We use the farm as our farmers market and other than providing food to a handful of restaurants we only sell through the farm. Market gardening is growing better, in lieu of bigger and our model uses the entire farm to produce value – making the farm work for us as opposed to us working for the farm. The farm and our commitment to sustainable agriculture is the real thing of value not what we produce as you can get a tomato anywhere. You can only get a Sweet Hill Farm tomato here.

Lastly, the USDA standards outline a variety of necessities for creating and maintaining an organic agricultural system. These include methods for farmers to preserve natural resources and biodiversity, support animal health and welfare, use only approved materials, and pass regular onsite inspections and certification requirements.

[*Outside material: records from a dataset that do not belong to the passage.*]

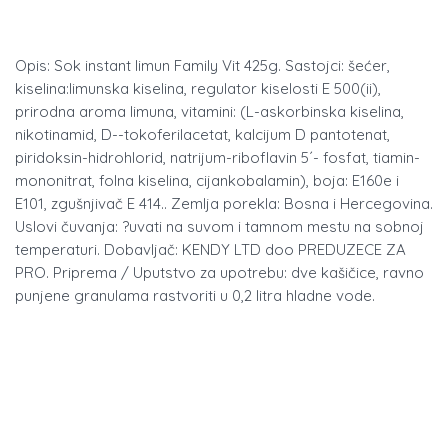
Opis: Sok instant limun Family Vit 425g. Sastojci: šećer,
kiselina:limunska kiselina, regulator kiselosti E 500(ii),
prirodna aroma limuna, vitamini: (L-askorbinska kiselina,
nikotinamid, D--tokoferilacetat, kalcijum D pantotenat,
piridoksin-hidrohlorid, natrijum-riboflavin 5´- fosfat, tiamin-
mononitrat, folna kiselina, cijankobalamin), boja: E160e i
E101, zgušnjivač E 414.. Zemlja porekla: Bosna i Hercegovina.
Uslovi čuvanja: ?uvati na suvom i tamnom mestu na sobnoj
temperaturi. Dobavljač: KENDY LTD doo PREDUZECE ZA
PRO. Priprema / Uputstvo za upotrebu: dve kašičice, ravno
punjene granulama rastvoriti u 0,2 litra hladne vode.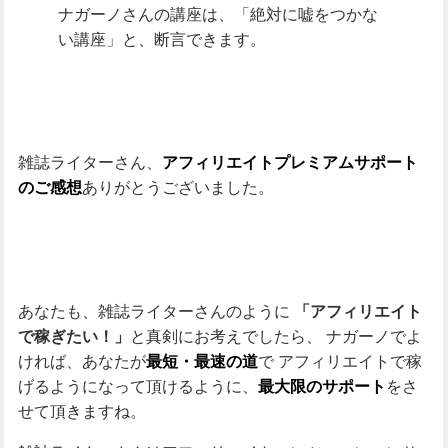
ナガーノさんの講座は、「絶対に嘘をつかな
い講座」と、断言できます。
雑誌ライターさん、
アフィリエイトプレミアムサポート
ありがとうございました。
のご感想
あなたも、雑誌ライターさんのように
「アフィリエイト
と真剣にお考えでしたら、
ナガーノでよ
で稼ぎたい！」
ければ、あなたが
で
アフィリエイトで稼
最短・最速の道
げるようになって頂けるように、
をさ
最大限のサポート
せて頂きますね。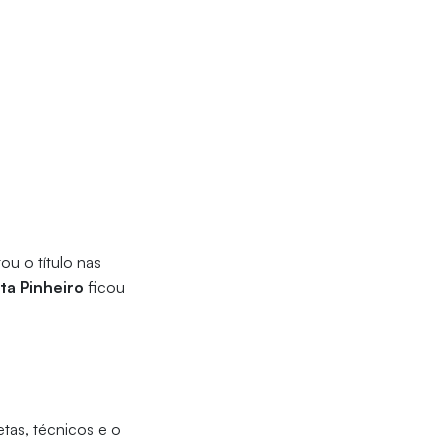
ou o título nas
ta Pinheiro
ficou
etas, técnicos e o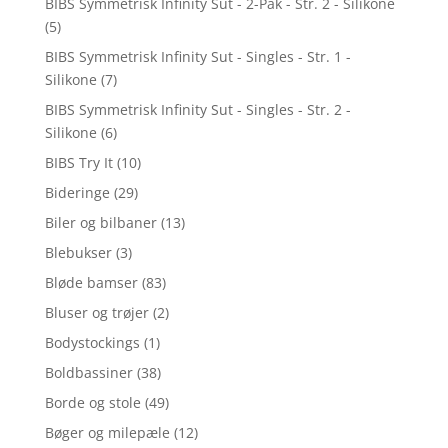
BIBS Symmetrisk Infinity Sut - 2-Pak - Str. 2 - Silikone
(5)
BIBS Symmetrisk Infinity Sut - Singles - Str. 1 -
Silikone
(7)
BIBS Symmetrisk Infinity Sut - Singles - Str. 2 -
Silikone
(6)
BIBS Try It
(10)
Bideringe
(29)
Biler og bilbaner
(13)
Blebukser
(3)
Bløde bamser
(83)
Bluser og trøjer
(2)
Bodystockings
(1)
Boldbassiner
(38)
Borde og stole
(49)
Bøger og milepæle
(12)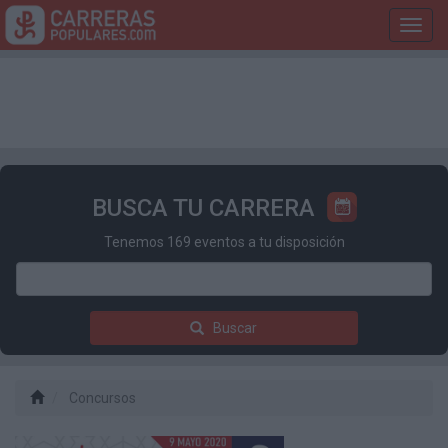
Toggl
navig
BUSCA TU CARRERA
Tenemos 169 eventos a tu disposición
Buscar
Concursos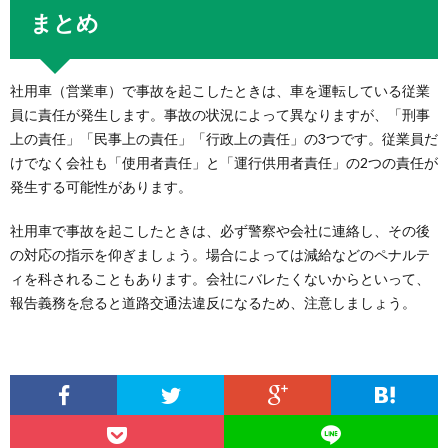
まとめ
社用車（営業車）で事故を起こしたときは、車を運転している従業
員に責任が発生します。事故の状況によって異なりますが、「刑事
上の責任」「民事上の責任」「行政上の責任」の3つです。従業員だ
けでなく会社も「使用者責任」と「運行供用者責任」の2つの責任が
発生する可能性があります。
社用車で事故を起こしたときは、必ず警察や会社に連絡し、その後
の対応の指示を仰ぎましょう。場合によっては減給などのペナルテ
ィを科されることもあります。会社にバレたくないからといって、
報告義務を怠ると道路交通法違反になるため、注意しましょう。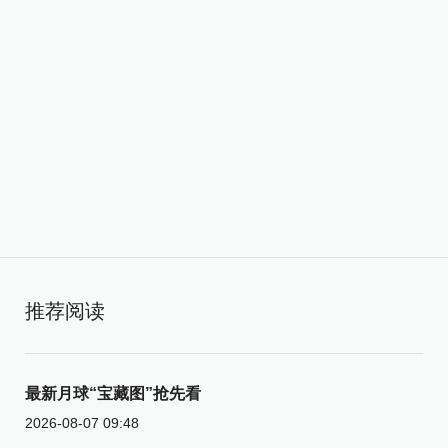
推荐阅读
最新月球“宝藏图”抢先看
2026-08-07 09:48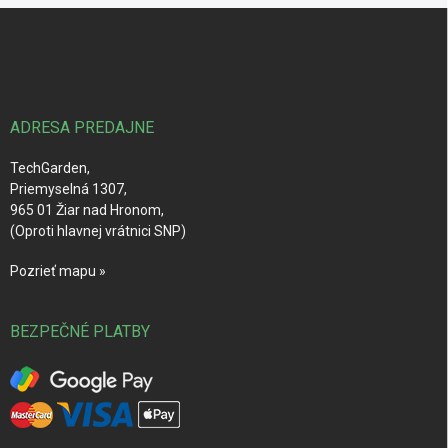
Z
á
p
ä
t
i
ADRESA PREDAJNE
e
TechGarden,
Priemyselná 1307,
965 01 Žiar nad Hronom,
(Oproti hlavnej vrátnici SNP)
Pozrieť mapu »
BEZPEČNÉ PLATBY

We are not yet a USDA certified organic farm but that is certainly in our future. We believed that an immediate pursuit of organic certification was imprudent given our lack of experience with farming in general and this farm in particular – we needed to walk before we could run. While we have adopted organic practices we are not a USDA certified organic farm.

Similar to our investments in our, orchard, our berry fields and our hops the economic benefits from converting to organic farm production systems will not be visible for several years yet we remain committed to pursuing USDA organic certification.